The key point in understanding the AI ‘arms race’ is that it is layered atop, rather than distinct from, existing power structures and mechanisms in the global order.
A recent report suggests that the concentration of AI resources—computing power, major companies investing in AI research, universities with significant computer science departments—in the existing superpowers makes it unlikely that AI will allow any middle powers to ‘leapfrog’ onto the top table on the basis of artificial intelligence. Nor do any major powers seem to be hedging against AI: the Chinese government has long been heavily invested in AI and autonomous technologies, viewing advancement in these fields as key to achieving its geopolitical goals. The U.S. government has generally taken a similar position, and the Trump administration was particularly forceful in giving major investors in AI central roles in government, while indicating a desire to rebalance defence spending away from traditional military hardware towards emerging technology. Even smaller powers are betting heavily on AI—the UK government, for example, recently outlined a plan to ‘unleash AI’ across government.
In short, governments that see themselves as engaged in geopolitical competition at some level all appear to be betting that AI will enable them to improve their relative positions. However, given the concentration of resources and the nature of AI development, there seems to be limited chance that AI might allow smaller powers to ‘leapfrog’ their way to greater influence. More likely, the two major powers will set the conditions around AI development and use, with which smaller countries will largely have to contend—though the presence of specific smaller states in crucial parts of the supply chain (as Taiwan is with semiconductors) could create bottlenecks and sharpen competition. AI might also, in specific circumstances, hyper-empower nonstate armed groups: its ability to generate malicious computer code, aid in the development of novel biological weapons, and provide a cheap alternative to guided munitions—once solely the preserve of superpower militaries—injects an element of instability and profound unpredictability into geopolitics.

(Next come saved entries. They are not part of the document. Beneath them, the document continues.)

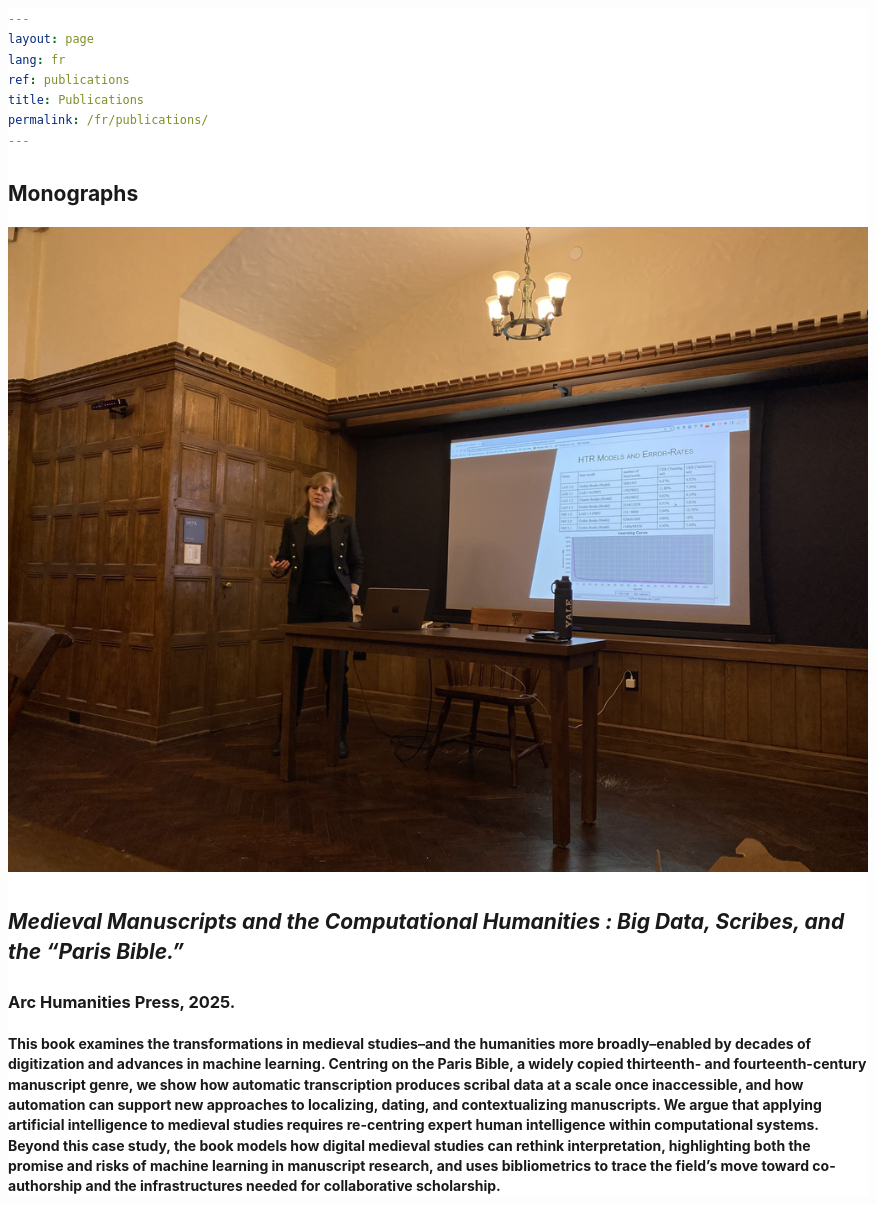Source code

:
 ```yaml
---
layout: page
lang: fr
ref: publications
title: Publications
permalink: /fr/publications/
---
```


## Monographs

<div class="pub-list">

<section class="pub-card">
  <img src="/assets/img/medievallunch.jpg" alt="Medieval Manuscripts and the Computational Humanities : Big Data, Scribes, and the “Paris Bible.">
  <div class="pub-body">
    <h2><i>Medieval Manuscripts and the Computational Humanities : Big Data, Scribes, and the “Paris Bible.”</i></h2>
    <h3>Arc Humanities Press, 2025.</h3>
    <p class="pub-abstract">
        <h4>This book examines the transformations in medieval studies–and the humanities more broadly–enabled by decades of digitization and advances in machine learning. Centring on the Paris Bible, a widely copied thirteenth- and fourteenth-century manuscript genre, we show how automatic transcription produces scribal data at a scale once inaccessible, and how automation can support new approaches to localizing, dating, and contextualizing manuscripts. We argue that applying artificial intelligence to medieval studies requires re-centring expert human intelligence within computational systems. Beyond this case study, the book models how digital medieval studies can rethink interpretation, highlighting both the promise and risks of machine learning in manuscript research, and uses bibliometrics to trace the field’s move toward co-authorship and the infrastructures needed for collaborative scholarship.</h4>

To return to the question of indirect effects, appreciating AI’s true capabilities helps us understand where it may impact geopolitics. Though estimates vary, we may be decades away from achieving true human-level intelligence (or longer). Nevertheless, if multinational corporations view AI agents as sufficiently sophisticated to handle the bulk of customer service tasks—and if they do not face significant consumer backlash for making this replacement—the resulting surge in unemployment in regions where providing cheap labour for customer service was once a mainstay could contribute to political unrest. A national army (or an armed nonstate actor) might acquire a new autonomous capability that provides a transformational tactical edge—or it might become overconfident, overextended, and ultimately overwhelmed. In short, AI may well transform geopolitics, but our willingness to believe in its transformative power may prove to be its greatest impact of all.